Dataset items:

▬▬▬▬▬▬▬▬▬▬

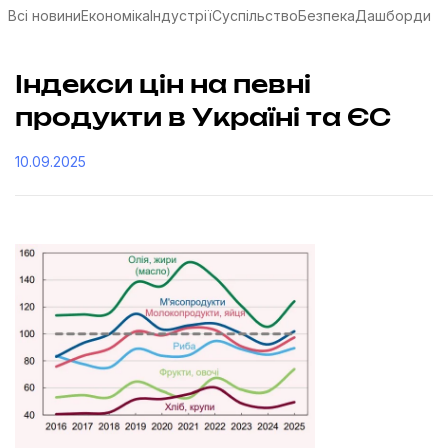
Всі новини
Економіка
Індустрії
Суспільство
Безпека
Дашборди
Індекси цін на певні
продукти в Україні та ЄС
10.09.2025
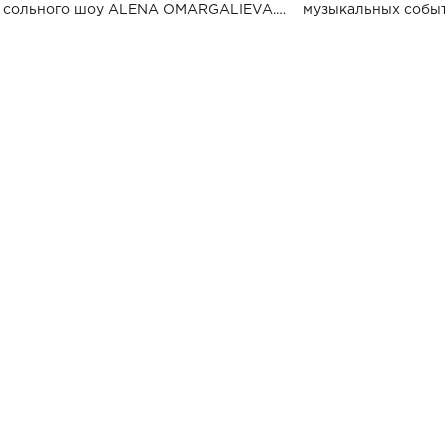
сольного шоу ALENA OMARGALIEVA.
музыкальных событ
Концерт получил символичное название
«Не пьяная — влюбленная».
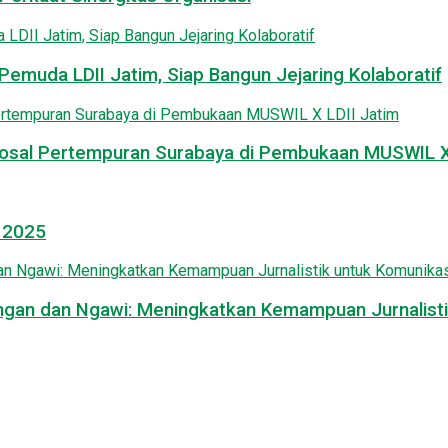
emuda LDII Jatim, Siap Bangun Jejaring Kolaboratif
osal Pertempuran Surabaya di Pembukaan MUSWIL X 
l 2025
mongan dan Ngawi: Meningkatkan Kemampuan Jurnalisti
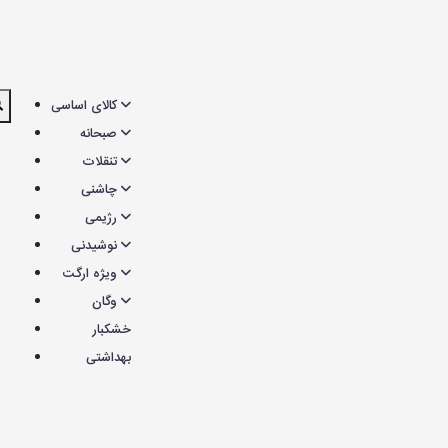
کالای اساسی
صبحانه
تنقلات
چاشنی
رژیمی
نوشیدنی
ویژه ارگت
وگان
خشکبار
بهداشتی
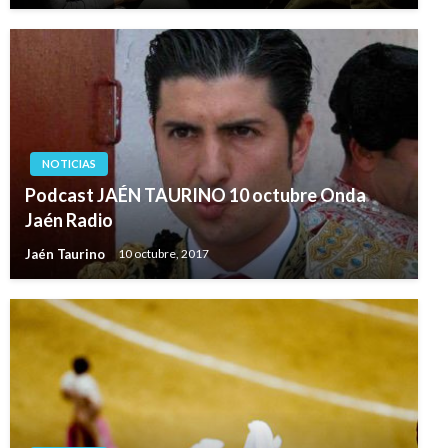
NOTICIAS
Podcast JAÉN TAURINO 10 octubre Onda
Jaén Radio
Jaén Taurino
10 octubre, 2017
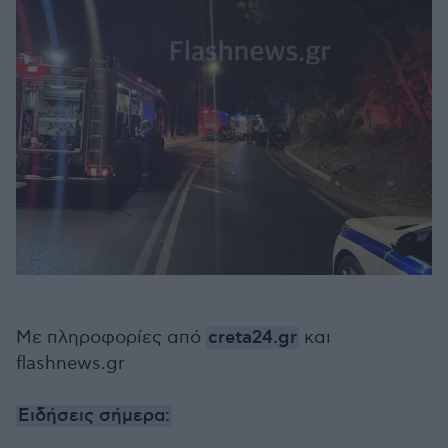
Με πληροφορίες από
creta24.gr
και
flashnews.gr
Ειδήσεις σήμερα:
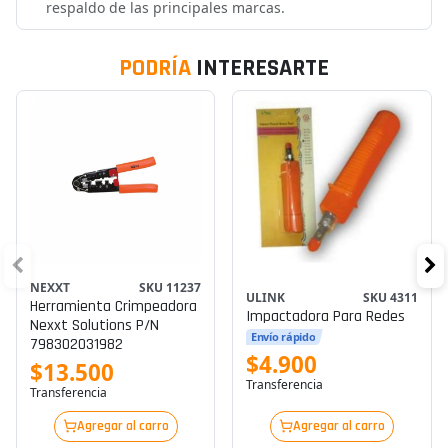
respaldo de las principales marcas.
PODRÍA
INTERESARTE
NEXXT
SKU 11237
ULINK
SKU 4311
Herramienta Crimpeadora
Impactadora Para Redes
Nexxt Solutions P/n
Envío rápido
798302031982
$4.900
$13.500
Transferencia
Transferencia
Agregar al carro
Agregar al carro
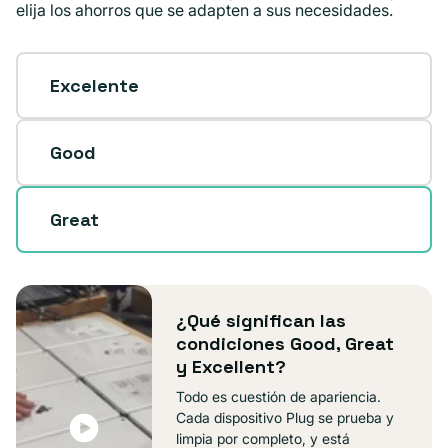
elija los ahorros que se adapten a sus necesidades.
Excelente
Good
Great
¿Qué significan las
condiciones Good, Great
y Excellent?
Todo es cuestión de apariencia.
Cada dispositivo Plug se prueba y
limpia por completo, y está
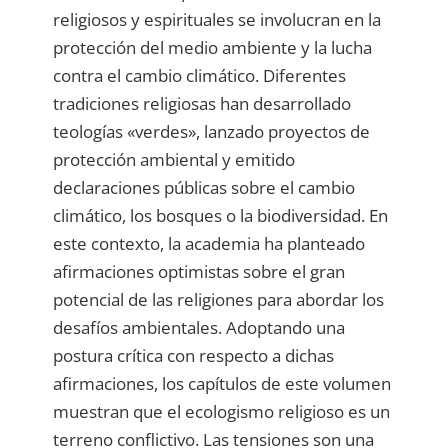
religiosos y espirituales se involucran en la
protección del medio ambiente y la lucha
contra el cambio climático. Diferentes
tradiciones religiosas han desarrollado
teologías «verdes», lanzado proyectos de
protección ambiental y emitido
declaraciones públicas sobre el cambio
climático, los bosques o la biodiversidad. En
este contexto, la academia ha planteado
afirmaciones optimistas sobre el gran
potencial de las religiones para abordar los
desafíos ambientales. Adoptando una
postura crítica con respecto a dichas
afirmaciones, los capítulos de este volumen
muestran que el ecologismo religioso es un
terreno conflictivo. Las tensiones son una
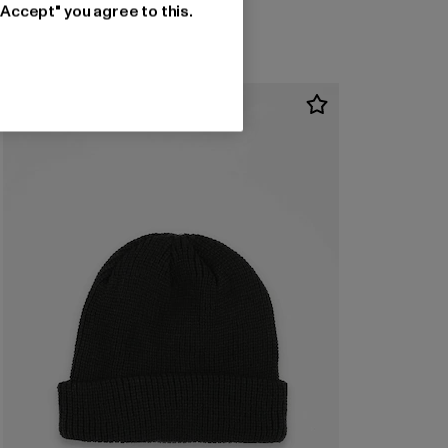
"Accept" you agree to this.
-33%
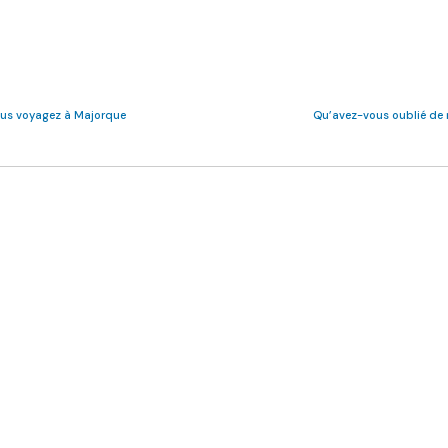
vous voyagez à Majorque
Qu’avez-vous oublié de 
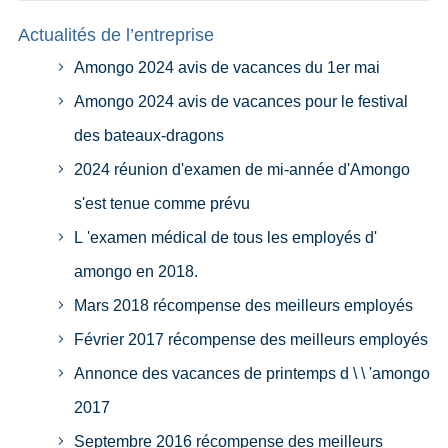
Actualités de l’entreprise
Amongo 2024 avis de vacances du 1er mai
Amongo 2024 avis de vacances pour le festival
des bateaux-dragons
2024 réunion d'examen de mi-année d'Amongo
s'est tenue comme prévu
L 'examen médical de tous les employés d'
amongo en 2018.
Mars 2018 récompense des meilleurs employés
Février 2017 récompense des meilleurs employés
Annonce des vacances de printemps d \ \ 'amongo
2017
Septembre 2016 récompense des meilleurs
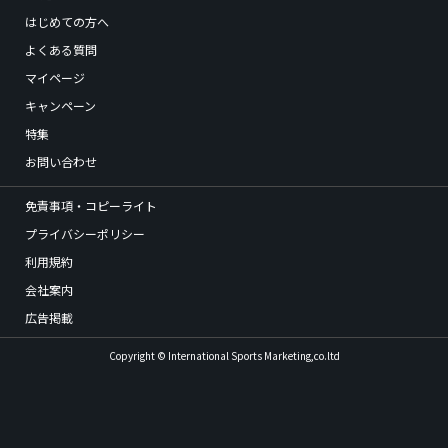
はじめての方へ
よくある質問
マイページ
キャンペーン
特集
お問い合わせ
免責事項・コピーライト
プライバシーポリシー
利用規約
会社案内
広告掲載
Copyright © International Sports Marketing,co.ltd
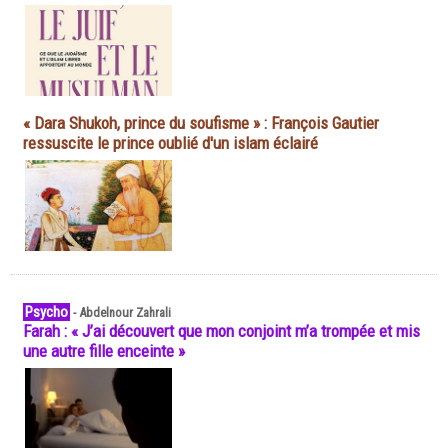
« Dara Shukoh, prince du soufisme » : François Gautier
ressuscite le prince oublié d'un islam éclairé
Psycho
-
Abdelnour Zahrali
Farah : « J’ai découvert que mon conjoint m’a trompée et mis
une autre fille enceinte »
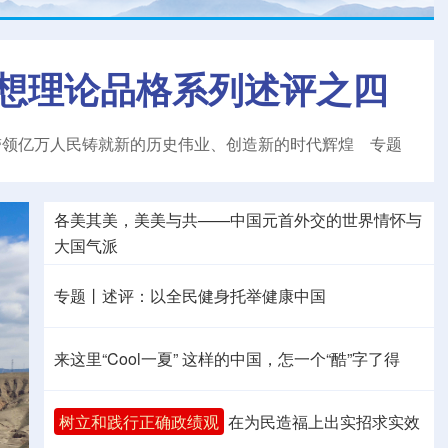
想理论品格系列述评之四
带领亿万人民铸就新的历史伟业、创造新的时代辉煌
专题
各美其美，美美与共——中国元首外交的世界情怀与
大国气派
专题丨
述评：以全民健身托举健康中国
来这里“Cool一夏”
这样的中国，怎一个“酷”字了得
树立和践行正确政绩观
在为民造福上出实招求实效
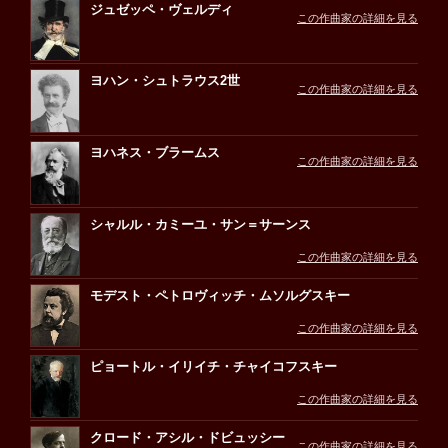
ジュゼッペ・ヴェルディ
この作曲家の詳細を見る
ヨハン・シュトラウス2世
この作曲家の詳細を見る
ヨハネス・ブラームス
この作曲家の詳細を見る
シャルル・カミーユ・サン＝サーンス
この作曲家の詳細を見る
モデスト・ペトロヴィッチ・ムソルグスキー
この作曲家の詳細を見る
ピョートル・イリイチ・チャイコフスキー
この作曲家の詳細を見る
クロード・アシル・ドビュッシー
この作曲家の詳細を見る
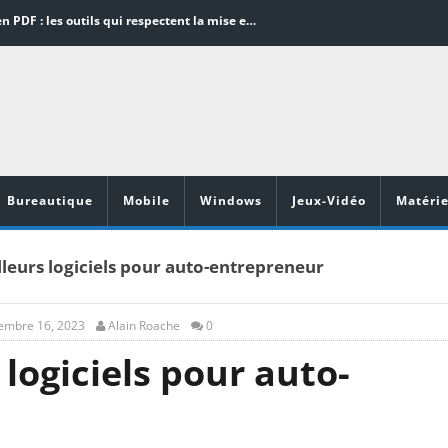
Word en PDF : les outils qui respectent la mise en page
Aspirateurs ECOVACS : Top 9 des meilleurs modèles de la marque
Comment programmer l’arrêt automatique de son pc sous Windows 10 ?
Aspirateurs Xiaomi : Top 11 des meilleurs modèles de la marque
Vidéoprojecteurs Asus : Top 6 des meilleurs modèles de la marque
Bureautique
Mobile
Windows
Jeux-Vidéo
Matérie
lleurs logiciels pour auto-entrepreneur
embre 16, 2023
Alain Roache
0
 logiciels pour auto-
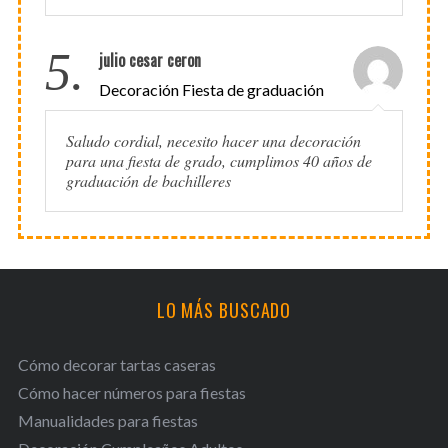
5.
julio cesar ceron
Decoración Fiesta de graduación
Saludo cordial, necesito hacer una decoración
para una fiesta de grado, cumplimos 40 años de
graduación de bachilleres
LO MÁS BUSCADO
Cómo decorar tartas caseras
Cómo hacer números para fiestas
Manualidades para fiestas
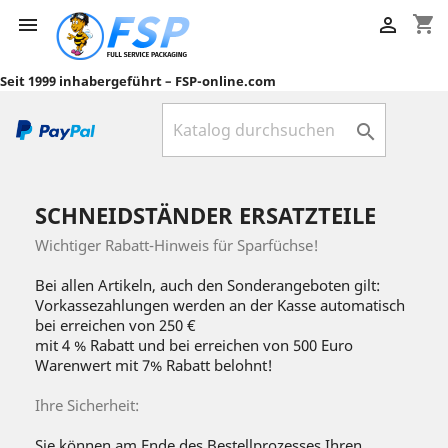
shopping_cart


Seit 1999 inhabergeführt – FSP-online.com

SCHNEIDSTÄNDER ERSATZTEILE
Wichtiger Rabatt-Hinweis für Sparfüchse!
Bei allen Artikeln, auch den Sonderangeboten gilt:
Vorkassezahlungen werden an der Kasse automatisch
bei erreichen von 250 €
mit 4 % Rabatt und bei erreichen von 500 Euro
Warenwert mit 7% Rabatt belohnt!
Ihre Sicherheit:
Sie können am Ende des Bestellprozesses Ihren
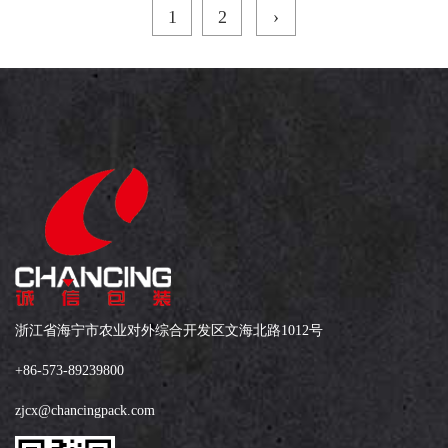
1
2
›
浙江省海宁市农业对外综合开发区文海北路1012号
+86-573-89239800
zjcx@chancingpack.com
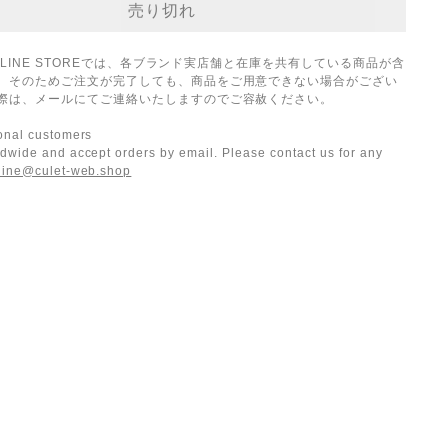
ONLINE STOREでは、各ブランド実店舗と在庫を共有している商品が含
。そのためご注文が完了しても、商品をご用意できない場合がござい
際は、メールにてご連絡いたしますのでご容赦ください。
ional customers
dwide and accept orders by email. Please contact us for any
line@culet-web.shop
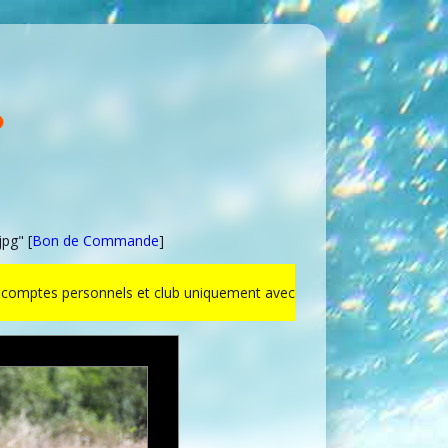
pg" [
Bon de Commande
]
ur comptes personnels et club uniquement avec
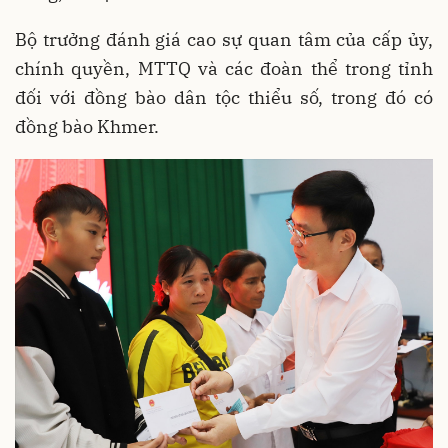
Bộ trưởng đánh giá cao sự quan tâm của cấp ủy,
chính quyền, MTTQ và các đoàn thể trong tỉnh
đối với đồng bào dân tộc thiểu số, trong đó có
đồng bào Khmer.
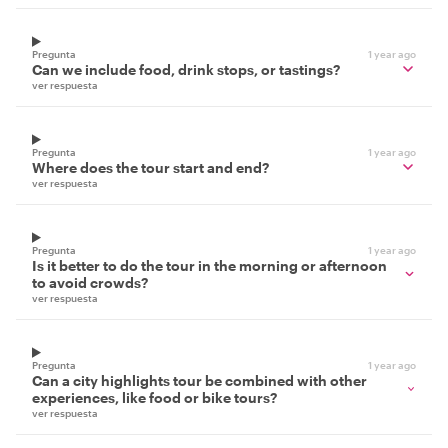
Pregunta
1 year ago
Can we include food, drink stops, or tastings?
ver respuesta
Pregunta
1 year ago
Where does the tour start and end?
ver respuesta
Pregunta
1 year ago
Is it better to do the tour in the morning or afternoon
to avoid crowds?
ver respuesta
Pregunta
1 year ago
Can a city highlights tour be combined with other
experiences, like food or bike tours?
ver respuesta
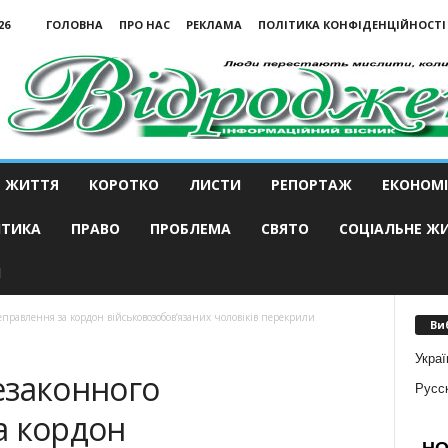
26
ГОЛОВНА
ПРО НАС
РЕКЛАМА
ПОЛІТИКА КОНФІДЕНЦІЙНОСТІ
ЖИТТЯ
КОРОТКО
ЛИСТИ
РЕПОРТАЖ
ЕКОНОМІ
ІТИКА
ПРАВО
ПРОБЛЕМА
СВЯТО
СОЦІАЛЬНЕ Ж
И
правлення за кордон військовозобов’язаних чоловіків перекрили
Ви
Украї
езаконного
Русс
а кордон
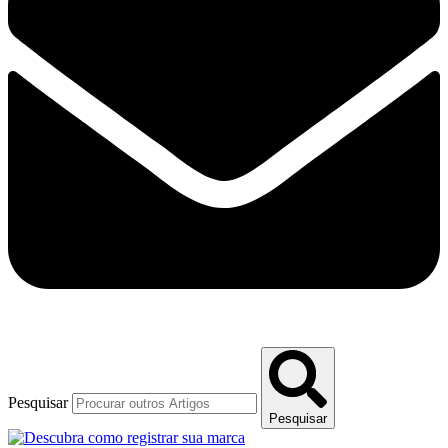
Pesquisar
Pesquisar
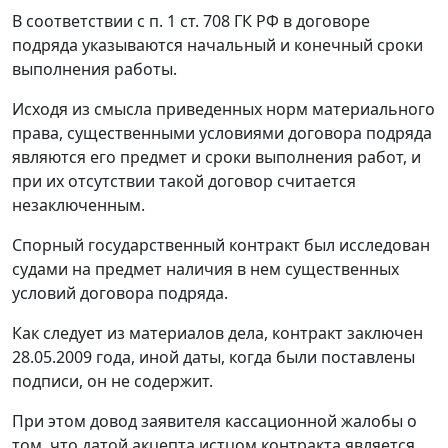
В соответствии с
п. 1 ст. 708
ГК РФ в договоре
подряда указываются начальный и конечный сроки
выполнения работы.
Исходя из смысла приведенных норм материального
права, существенными условиями договора подряда
являются его предмет и сроки выполнения работ, и
при их отсутствии такой договор считается
незаключенным.
Спорный государственный контракт был исследован
судами на предмет наличия в нем существенных
условий договора подряда.
Как следует из материалов дела, контракт заключен
28.05.2009 года, иной даты, когда были поставлены
подписи, он не содержит.
При этом довод заявителя кассационной жалобы о
том, что датой акцепта истцом контракта является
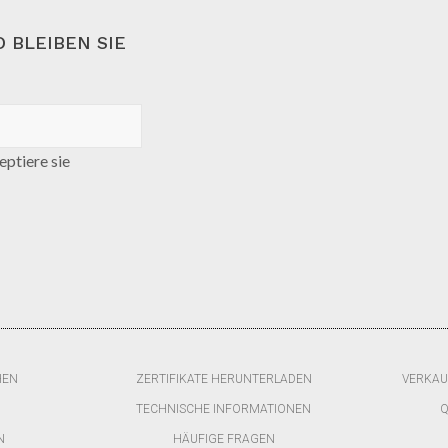
 BLEIBEN SIE
ptiere sie
HEN
ZERTIFIKATE HERUNTERLADEN
VERKAU
TECHNISCHE INFORMATIONEN
Q
N
HÄUFIGE FRAGEN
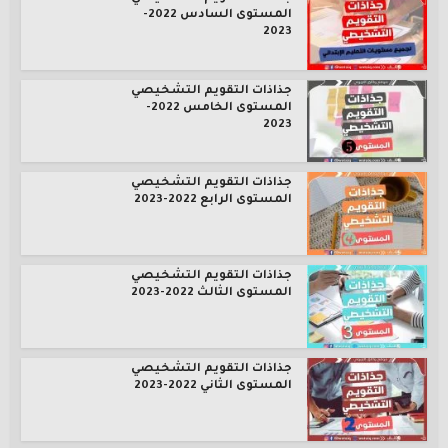
المستوى السادس 2022-
2023
جذاذات التقويم التشخيصي
المستوى الخامس 2022-
2023
جذاذات التقويم التشخيصي
المستوى الرابع 2022-2023
جذاذات التقويم التشخيصي
المستوى الثالث 2022-2023
جذاذات التقويم التشخيصي
المستوى الثاني 2022-2023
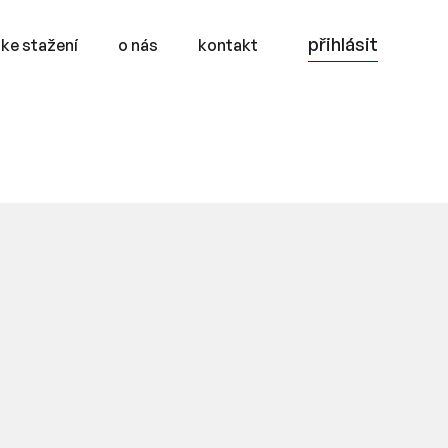
přihlásit
ke stažení
o nás
kontakt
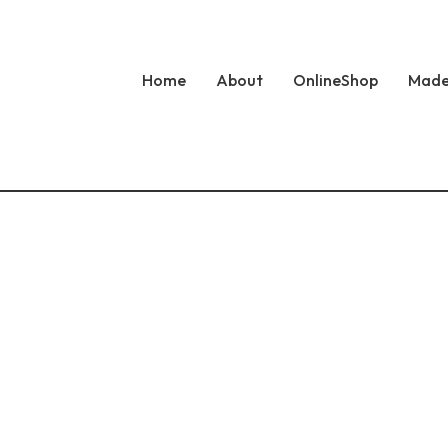
Home
About
OnlineShop
Made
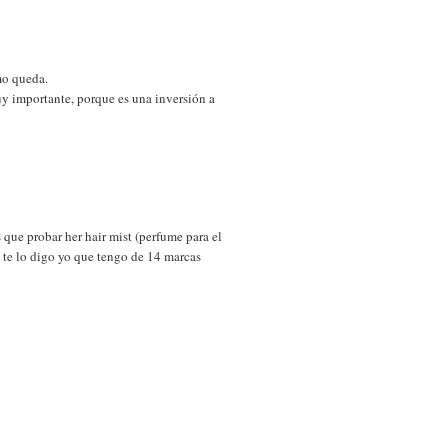
mo queda.
muy importante, porque es una inversión a
 que probar her hair mist (perfume para el
, te lo digo yo que tengo de 14 marcas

▬▬▬▬▬▬▬▬▬▬

Task directions: Return, from the data, each line that has the word "Windows" in it.

Answer space:
Comment programmer l’arrêt automatique de son pc sous Windows 10 ?
Windows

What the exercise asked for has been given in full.